Friday, January 1, 2010

Suicide Truck Bomber Strikes Village Soccer Game In NW Pakistan, 70+ Killed


Most of you regular readers have heard me mention that the Taliban in Pakistan are treading on thin ice with their adoption of the tactics of al Qaeda and todays suicide truck bombing in NW Pakistan is a perfect example of that.

Look at the details from The Telegraph:


As many as 70 people have been killed by a suicide car bomber at a volleyball game in north-west Pakistan. Police said dozens more were injured in the attack in the village of Shah Hasan Khan, in the troubled Bannu district.
“The villagers were watching the match between the two village teams when the bomber drove his double-cabin pick-up vehicle into them and blew it up,” said Habibullah Khan, the local chief of police. “There was a match between two village teams and a lot of people were watching it.”
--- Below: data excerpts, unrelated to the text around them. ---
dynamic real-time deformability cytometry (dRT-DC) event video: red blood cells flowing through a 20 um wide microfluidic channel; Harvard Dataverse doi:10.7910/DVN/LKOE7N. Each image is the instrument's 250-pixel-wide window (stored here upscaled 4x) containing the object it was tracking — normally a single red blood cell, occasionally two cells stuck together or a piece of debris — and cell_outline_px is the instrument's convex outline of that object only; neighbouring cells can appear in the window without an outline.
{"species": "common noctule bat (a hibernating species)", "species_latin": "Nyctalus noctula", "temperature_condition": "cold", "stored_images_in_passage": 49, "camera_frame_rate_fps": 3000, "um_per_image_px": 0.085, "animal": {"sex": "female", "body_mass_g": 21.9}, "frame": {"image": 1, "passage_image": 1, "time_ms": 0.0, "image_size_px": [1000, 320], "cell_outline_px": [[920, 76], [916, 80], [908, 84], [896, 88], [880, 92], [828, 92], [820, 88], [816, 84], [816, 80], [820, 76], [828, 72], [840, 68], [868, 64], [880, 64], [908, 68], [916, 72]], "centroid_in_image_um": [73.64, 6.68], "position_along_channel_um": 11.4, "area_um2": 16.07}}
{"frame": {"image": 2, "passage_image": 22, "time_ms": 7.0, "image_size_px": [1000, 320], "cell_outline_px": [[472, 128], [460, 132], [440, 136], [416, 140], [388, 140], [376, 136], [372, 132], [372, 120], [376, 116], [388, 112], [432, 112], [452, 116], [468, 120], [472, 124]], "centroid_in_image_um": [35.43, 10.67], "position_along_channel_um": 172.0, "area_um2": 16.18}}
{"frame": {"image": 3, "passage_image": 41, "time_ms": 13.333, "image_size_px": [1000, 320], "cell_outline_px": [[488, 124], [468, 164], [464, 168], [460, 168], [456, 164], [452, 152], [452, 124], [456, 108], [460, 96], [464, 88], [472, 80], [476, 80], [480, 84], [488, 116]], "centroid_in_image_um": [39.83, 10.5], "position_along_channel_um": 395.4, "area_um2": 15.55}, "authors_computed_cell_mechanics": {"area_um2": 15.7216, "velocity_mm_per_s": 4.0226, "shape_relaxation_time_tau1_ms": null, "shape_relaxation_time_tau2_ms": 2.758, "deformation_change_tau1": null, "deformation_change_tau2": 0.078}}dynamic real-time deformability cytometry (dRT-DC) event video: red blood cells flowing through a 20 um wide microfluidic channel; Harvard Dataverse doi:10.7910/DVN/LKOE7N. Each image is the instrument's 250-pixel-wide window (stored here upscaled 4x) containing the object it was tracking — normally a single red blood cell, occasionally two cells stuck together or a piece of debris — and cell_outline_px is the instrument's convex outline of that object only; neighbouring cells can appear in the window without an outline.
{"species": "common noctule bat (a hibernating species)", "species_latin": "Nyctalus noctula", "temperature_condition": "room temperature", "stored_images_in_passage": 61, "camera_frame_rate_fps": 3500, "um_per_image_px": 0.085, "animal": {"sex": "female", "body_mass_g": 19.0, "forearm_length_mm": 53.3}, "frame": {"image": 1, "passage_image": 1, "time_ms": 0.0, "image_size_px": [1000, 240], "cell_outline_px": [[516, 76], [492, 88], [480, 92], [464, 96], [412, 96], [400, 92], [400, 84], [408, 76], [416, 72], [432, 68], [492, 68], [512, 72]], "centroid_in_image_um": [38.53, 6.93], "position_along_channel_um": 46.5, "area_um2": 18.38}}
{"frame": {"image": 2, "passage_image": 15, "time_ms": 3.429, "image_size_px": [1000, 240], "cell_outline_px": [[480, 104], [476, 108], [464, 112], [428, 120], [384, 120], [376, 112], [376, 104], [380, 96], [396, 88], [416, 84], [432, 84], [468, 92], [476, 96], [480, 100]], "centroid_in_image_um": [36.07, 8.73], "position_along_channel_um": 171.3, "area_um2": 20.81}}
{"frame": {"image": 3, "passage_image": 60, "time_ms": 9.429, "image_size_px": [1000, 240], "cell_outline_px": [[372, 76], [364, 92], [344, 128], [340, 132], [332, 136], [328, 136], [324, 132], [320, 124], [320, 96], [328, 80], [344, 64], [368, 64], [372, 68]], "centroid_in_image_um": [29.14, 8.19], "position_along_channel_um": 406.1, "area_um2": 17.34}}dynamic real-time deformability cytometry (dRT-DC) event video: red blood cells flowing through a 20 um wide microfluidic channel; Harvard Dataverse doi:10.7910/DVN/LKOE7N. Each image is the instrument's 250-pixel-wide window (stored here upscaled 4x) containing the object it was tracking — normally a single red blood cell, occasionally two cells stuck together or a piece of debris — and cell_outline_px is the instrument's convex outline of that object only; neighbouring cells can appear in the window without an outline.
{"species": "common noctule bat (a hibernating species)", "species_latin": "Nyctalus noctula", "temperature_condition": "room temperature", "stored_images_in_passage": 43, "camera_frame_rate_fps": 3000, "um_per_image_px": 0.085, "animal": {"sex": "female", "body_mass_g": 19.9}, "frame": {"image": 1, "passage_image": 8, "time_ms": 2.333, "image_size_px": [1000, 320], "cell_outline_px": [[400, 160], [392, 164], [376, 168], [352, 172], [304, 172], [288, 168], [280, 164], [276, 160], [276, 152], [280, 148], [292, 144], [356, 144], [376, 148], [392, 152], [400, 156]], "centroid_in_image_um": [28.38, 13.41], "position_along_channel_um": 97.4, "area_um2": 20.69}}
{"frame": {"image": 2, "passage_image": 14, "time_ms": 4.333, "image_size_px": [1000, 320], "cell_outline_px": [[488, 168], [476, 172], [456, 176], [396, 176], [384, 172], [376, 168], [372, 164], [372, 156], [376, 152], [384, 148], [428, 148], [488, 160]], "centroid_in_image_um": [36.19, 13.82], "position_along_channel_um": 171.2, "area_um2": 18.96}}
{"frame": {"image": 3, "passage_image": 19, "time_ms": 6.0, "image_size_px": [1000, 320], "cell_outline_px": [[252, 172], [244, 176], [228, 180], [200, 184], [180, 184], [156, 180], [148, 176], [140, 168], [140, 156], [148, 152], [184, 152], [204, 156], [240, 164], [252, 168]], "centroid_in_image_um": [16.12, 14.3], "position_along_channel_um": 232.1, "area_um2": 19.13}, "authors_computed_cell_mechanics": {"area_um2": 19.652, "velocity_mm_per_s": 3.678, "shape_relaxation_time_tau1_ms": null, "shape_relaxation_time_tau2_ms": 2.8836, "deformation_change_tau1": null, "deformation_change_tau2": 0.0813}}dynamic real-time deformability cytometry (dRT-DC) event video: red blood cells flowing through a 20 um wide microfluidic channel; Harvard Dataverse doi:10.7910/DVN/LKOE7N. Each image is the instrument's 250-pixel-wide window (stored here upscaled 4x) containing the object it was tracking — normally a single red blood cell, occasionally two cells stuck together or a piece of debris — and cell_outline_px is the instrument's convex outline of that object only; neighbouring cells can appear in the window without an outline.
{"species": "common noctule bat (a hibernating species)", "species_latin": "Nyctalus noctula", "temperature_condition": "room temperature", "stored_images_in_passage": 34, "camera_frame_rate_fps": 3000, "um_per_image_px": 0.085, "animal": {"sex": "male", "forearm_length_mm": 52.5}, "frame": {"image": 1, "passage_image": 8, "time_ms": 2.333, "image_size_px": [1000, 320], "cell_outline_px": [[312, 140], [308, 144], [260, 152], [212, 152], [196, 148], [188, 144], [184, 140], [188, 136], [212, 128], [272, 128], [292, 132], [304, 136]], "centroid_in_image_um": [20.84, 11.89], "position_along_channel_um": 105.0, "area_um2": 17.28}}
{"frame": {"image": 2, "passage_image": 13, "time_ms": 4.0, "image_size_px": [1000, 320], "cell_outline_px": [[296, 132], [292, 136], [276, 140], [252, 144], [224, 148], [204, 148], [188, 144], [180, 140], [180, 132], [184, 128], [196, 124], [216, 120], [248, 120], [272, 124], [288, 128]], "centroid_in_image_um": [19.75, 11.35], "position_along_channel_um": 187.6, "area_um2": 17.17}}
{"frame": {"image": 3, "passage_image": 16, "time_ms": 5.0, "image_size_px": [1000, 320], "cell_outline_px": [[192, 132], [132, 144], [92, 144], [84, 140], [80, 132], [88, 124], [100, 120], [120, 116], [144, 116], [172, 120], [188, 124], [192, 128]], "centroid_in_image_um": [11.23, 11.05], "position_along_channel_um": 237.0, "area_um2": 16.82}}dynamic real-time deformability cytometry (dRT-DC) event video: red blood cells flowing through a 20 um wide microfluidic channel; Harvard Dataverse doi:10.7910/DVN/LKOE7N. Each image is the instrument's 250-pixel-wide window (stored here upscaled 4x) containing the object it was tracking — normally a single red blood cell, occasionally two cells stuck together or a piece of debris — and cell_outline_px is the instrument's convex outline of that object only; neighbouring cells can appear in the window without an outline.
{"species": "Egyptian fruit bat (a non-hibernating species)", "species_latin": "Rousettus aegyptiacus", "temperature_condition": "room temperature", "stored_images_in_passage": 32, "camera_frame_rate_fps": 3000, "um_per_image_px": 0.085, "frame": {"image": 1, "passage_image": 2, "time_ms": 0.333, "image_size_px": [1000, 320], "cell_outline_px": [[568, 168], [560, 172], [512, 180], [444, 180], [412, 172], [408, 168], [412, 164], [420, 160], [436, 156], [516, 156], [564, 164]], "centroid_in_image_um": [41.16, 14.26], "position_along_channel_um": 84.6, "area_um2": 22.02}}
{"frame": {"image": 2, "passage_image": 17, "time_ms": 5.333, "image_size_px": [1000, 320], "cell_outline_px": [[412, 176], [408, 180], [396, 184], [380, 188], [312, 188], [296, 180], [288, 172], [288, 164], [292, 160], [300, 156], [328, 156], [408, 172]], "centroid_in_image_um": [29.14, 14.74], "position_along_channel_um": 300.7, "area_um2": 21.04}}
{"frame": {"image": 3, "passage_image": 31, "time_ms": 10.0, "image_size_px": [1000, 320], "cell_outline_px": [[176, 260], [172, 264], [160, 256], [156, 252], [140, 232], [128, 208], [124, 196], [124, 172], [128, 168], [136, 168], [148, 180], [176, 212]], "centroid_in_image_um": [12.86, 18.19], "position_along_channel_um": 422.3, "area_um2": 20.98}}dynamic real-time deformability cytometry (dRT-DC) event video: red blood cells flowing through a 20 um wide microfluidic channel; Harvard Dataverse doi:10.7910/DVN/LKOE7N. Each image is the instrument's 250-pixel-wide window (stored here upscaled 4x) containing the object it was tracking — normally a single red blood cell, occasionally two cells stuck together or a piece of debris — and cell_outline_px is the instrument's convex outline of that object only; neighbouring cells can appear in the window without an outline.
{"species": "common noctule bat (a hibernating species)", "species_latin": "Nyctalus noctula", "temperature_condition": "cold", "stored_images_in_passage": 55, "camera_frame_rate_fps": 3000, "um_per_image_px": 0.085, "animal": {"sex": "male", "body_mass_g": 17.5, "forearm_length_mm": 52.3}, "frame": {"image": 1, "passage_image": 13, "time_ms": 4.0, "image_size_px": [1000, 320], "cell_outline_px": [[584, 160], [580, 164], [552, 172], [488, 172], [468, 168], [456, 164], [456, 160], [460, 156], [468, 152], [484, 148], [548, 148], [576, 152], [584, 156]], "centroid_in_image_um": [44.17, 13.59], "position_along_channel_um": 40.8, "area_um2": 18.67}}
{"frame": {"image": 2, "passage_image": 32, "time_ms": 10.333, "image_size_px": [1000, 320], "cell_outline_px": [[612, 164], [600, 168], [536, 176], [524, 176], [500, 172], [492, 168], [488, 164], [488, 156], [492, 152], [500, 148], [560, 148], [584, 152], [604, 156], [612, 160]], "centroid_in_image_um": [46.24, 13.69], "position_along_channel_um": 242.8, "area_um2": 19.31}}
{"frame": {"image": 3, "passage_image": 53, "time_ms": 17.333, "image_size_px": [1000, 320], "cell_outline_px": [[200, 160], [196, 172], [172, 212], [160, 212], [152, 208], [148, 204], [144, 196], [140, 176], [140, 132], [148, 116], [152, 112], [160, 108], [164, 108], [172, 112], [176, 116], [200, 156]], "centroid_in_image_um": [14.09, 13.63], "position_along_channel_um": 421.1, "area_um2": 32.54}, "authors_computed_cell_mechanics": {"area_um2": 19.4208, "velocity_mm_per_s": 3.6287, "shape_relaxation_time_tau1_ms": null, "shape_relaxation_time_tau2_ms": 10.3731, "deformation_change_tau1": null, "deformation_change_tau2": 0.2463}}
Whether this bombing is in retaliation for villagers forming a lashkar or not, this is exactly the kind of tactics that al Qaeda used in Iraq that totally back-fired on them and turned 80% of the Iraqi people against them. And we all know that not only did the Iraqi people resent al Qaeda for their barbarism, they took arms against it.

So, Terry Taliban, keep it up chumps. This is going to bite you in the ass like you've never seen before.


Suicide bomber kills 70 at volleyball game in Pakistan

As many as 70 people have been killed by a suicide car bomber at a volleyball game in north-west Pakistan. Police said dozens more were injured in the attack in the village of Shah Hasan Khan, in the troubled Bannu district.
“The villagers were watching the match between the two village teams when the bomber drove his double-cabin pick-up vehicle into them and blew it up,” said Habibullah Khan, the local chief of police. “There was a match between two village teams and a lot of people were watching it.”

Police said the attack was possibly retaliation against local residents who had set up a militia to expel Taliban militants from the area, which is near South Waziristan, where Pakistan's army last month completed a military offensive against extremists sheltering in the lawless territory that borders Afghanistan.
“The locality has been a hub of militants. Locals set up a militia and expelled the militants from this area. This attack seems to be reaction to their expulsion,” said Ayub Khan, a regional police chief.
The bombing took place after Pakistan’s security forces said they had foiled a suicide bomb plot against the country’s sensitive Wagah border crossing with India.
The plot, which if carried out would have sabotaged the first tentative steps to improve relations between the two countries following the 2008 terrorist attacks on Mumbai, was uncovered after Pakistani intelligence agents arrested 10 militants including the Taliban’s leader in Punjab, known as Khalilullah, and a 17-year-old boy who was being groomed to carry the bomb.
Defence and intelligence analysts said relations between India and Pakistan would have been plunged into a new crisis had the militants succeeded. The crossing at Wagah between Lahore and Amritsar has emotional significance for Indians and Pakistanis after being the scene of communal bloodshed between Hindus, Sikhs and Muslims at partition. Wagah is also popular with tourists who visit it to watch its famously aggressive border-closing ceremony at dusk when guards from both sides parade like peacocks, kicking their legs in the air.
The arrest of Khalilullah was a major breakthrough for Pakistan’s security services and a serious setback for the Taliban which has collaborated with other militant groups to make Southern Punjab a new front in their jihad. In the last year militant groups have twice attacked elite police training academies and the Sri Lankan cricket team when it was playing a test match in Lahore.
The disclosure of the arrests coincided with a series of conciliatory moves which raised hopes of a thaw in relations. On Friday diplomats in Islamabad and New Delhi exchanged lists of nuclear installations in their countries, while a joint campaign was launched by the Times of India and Pakistan’s Daily Jang newspaper group to persuade their readers to “love” one another and help overcome mutual suspicion. The mood of optimism was raised further by an announcement that India will soon release 31 Pakistani fishermen arrested in Indian waters amid hopes that the move will lead to the further release of an estimated 600 fishermen held in India and Pakistan.
Meanwhile India’s national boxing team arrived in the Pakistani city of Karachi for the first sporting event contested by the two countries on home soil since the Mumbai attacks.